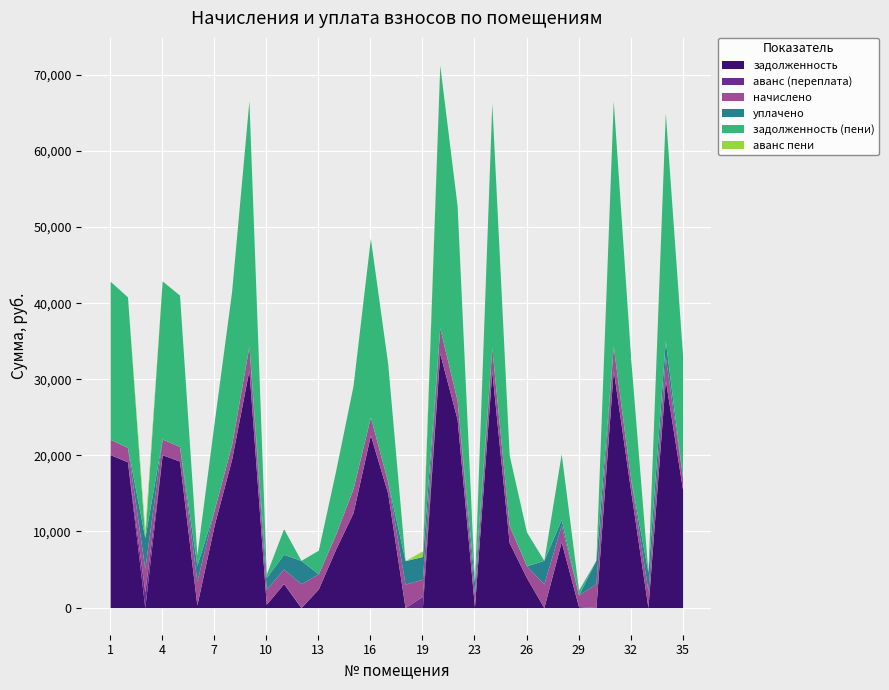

Reading right to left, list all the values displayed in this chart.

задолженность: 35=15457.0	34=29937.4	33=0.0	32=15403.3	31=31234.7	30=0.0	29=116.4	28=8646.5	27=0.0	26=3941.2	25=8549.2	24=31074.2	23=100.2	22=24763.1	21=33423.2	19=0.0	18=0.0	17=15029.0	16=22683.3	15=12465.6	14=7701.8	13=2446.8	12=0.0	11=3150.0	10=440.1	9=31234.7	8=19468.3	7=10870.8	6=346.3	5=19254.2	4=20092.4	3=0.0	2=19147.2	1=20109.9
аванс (переплата): 35=0.0	34=0.0	33=0.5	32=0.0	31=0.0	30=13.8	29=0.0	28=0.0	27=0.8	26=0.0	25=0.0	24=0.0	23=0.0	22=0.0	21=0.0	19=1493.4	18=0.9	17=0.0	16=0.0	15=0.0	14=0.0	13=0.0	12=57.0	11=0.0	10=0.0	9=0.0	8=0.0	7=0.0	6=0.0	5=0.0	4=0.0	3=2043.9	2=0.0	1=0.0
начислено: 35=1539.8	34=3084.9	33=2211.1	32=1534.5	31=3111.6	30=3111.6	29=1555.7	28=2195.1	27=3106.3	26=1539.8	25=2227.1	24=3095.6	23=1598.4	22=2466.9	21=3340.6	19=2237.8	18=3084.9	17=1497.2	16=2371.0	15=3164.8	14=1955.3	13=1987.4	12=3079.6	11=1923.4	10=1982.0	9=3111.6	8=1939.4	7=2003.3	6=3116.9	5=1918.1	4=2061.9	3=3063.6	2=1907.5	1=2003.3
уплачено: 35=0.0	34=2060.0	33=2449.0	32=0.0	31=0.0	30=3098.2	29=0.0	28=732.0	27=3106.0	26=0.0	25=0.0	24=0.0	23=1645.0	22=0.0	21=0.0	19=2985.0	18=3084.0	17=0.0	16=0.0	15=0.0	14=0.0	13=0.0	12=3064.4	11=1926.0	10=1540.9	9=0.0	8=0.0	7=0.0	6=2063.9	5=0.0	4=0.0	3=4085.6	2=0.0	1=0.0
задолженность (пени): 35=15970.3	34=29935.7	33=0.0	32=15914.8	31=32271.9	30=0.0	29=635.0	28=8646.2	27=0.0	26=4454.5	25=9291.6	24=32106.0	23=18.0	22=25585.4	21=34536.8	19=0.0	18=0.0	17=15528.0	16=23473.6	15=13520.5	14=8353.5	13=3109.2	12=0.0	11=3363.1	10=440.4	9=32271.9	8=20114.7	7=11538.6	6=1385.3	5=19893.6	4=20779.7	3=0.0	2=19783.0	1=20777.7
аванс пени: 35=0.0	34=0.0	33=1.4	32=0.0	31=0.0	30=1.9	29=0.0	28=0.0	27=0.4	26=0.0	25=0.0	24=0.0	23=0.0	22=0.0	21=0.0	19=747.5	18=0.6	17=0.0	16=0.0	15=0.0	14=0.0	13=0.0	12=14.2	11=0.0	10=0.0	9=0.0	8=0.0	7=0.0	6=0.0	5=0.0	4=0.0	3=1022.7	2=0.0	1=0.0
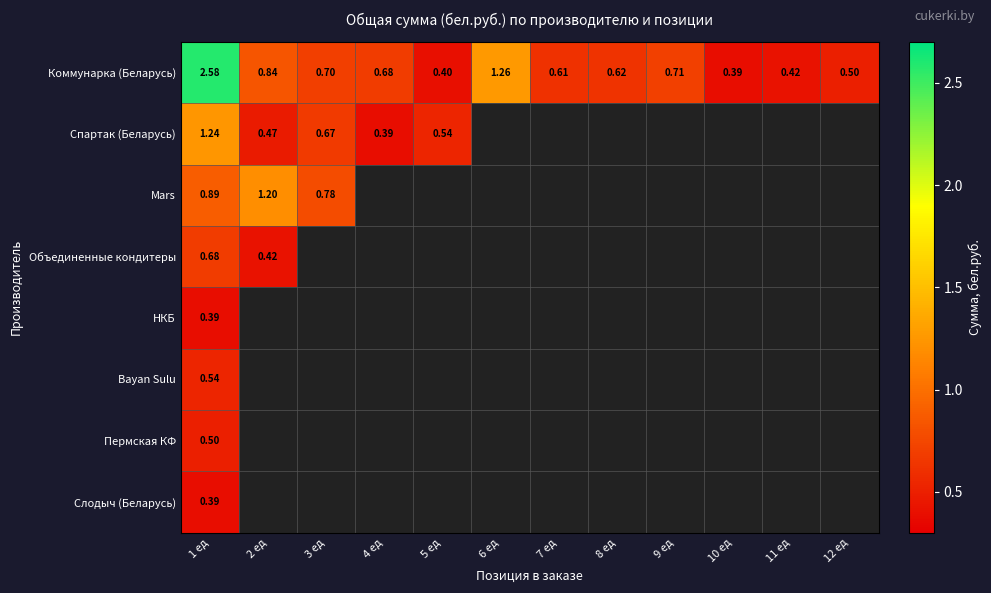

At how many categories does at least one series exceed 1?

3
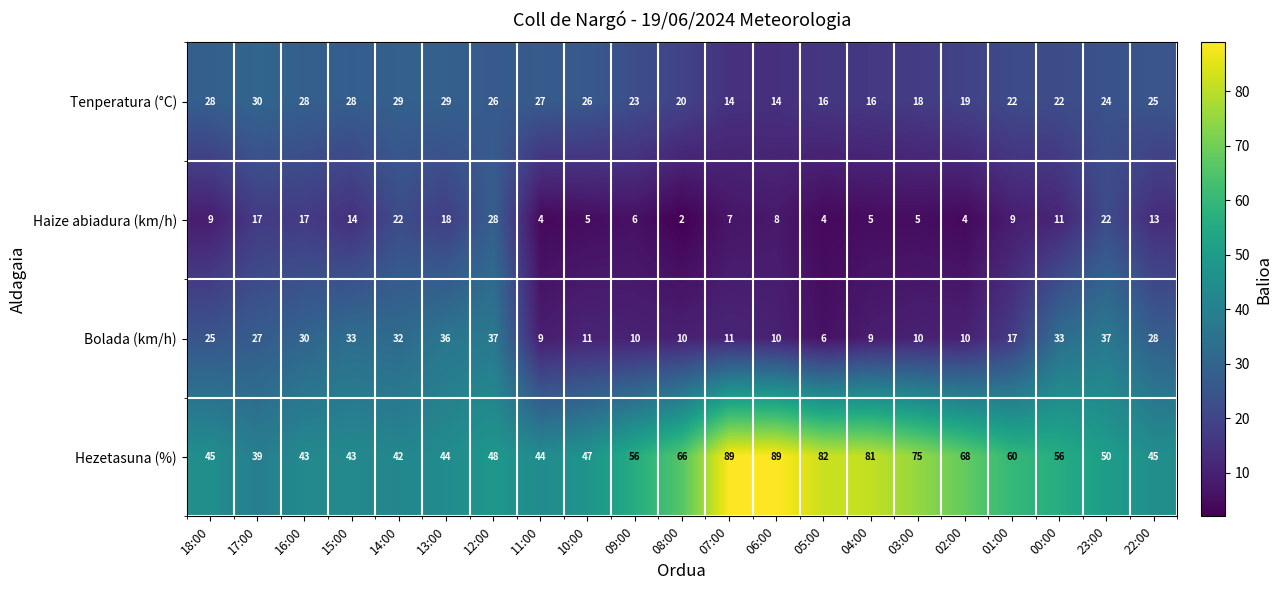

What is the total value across all series at 12:00?

139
----------
Problem details: Copy word for word everything from the line with "At how many" through the end of the items. Leave out the pictures.

Answer section:
At how many categories does at least one series exceed 1?

3

What is the total value across all series at 12:00?

139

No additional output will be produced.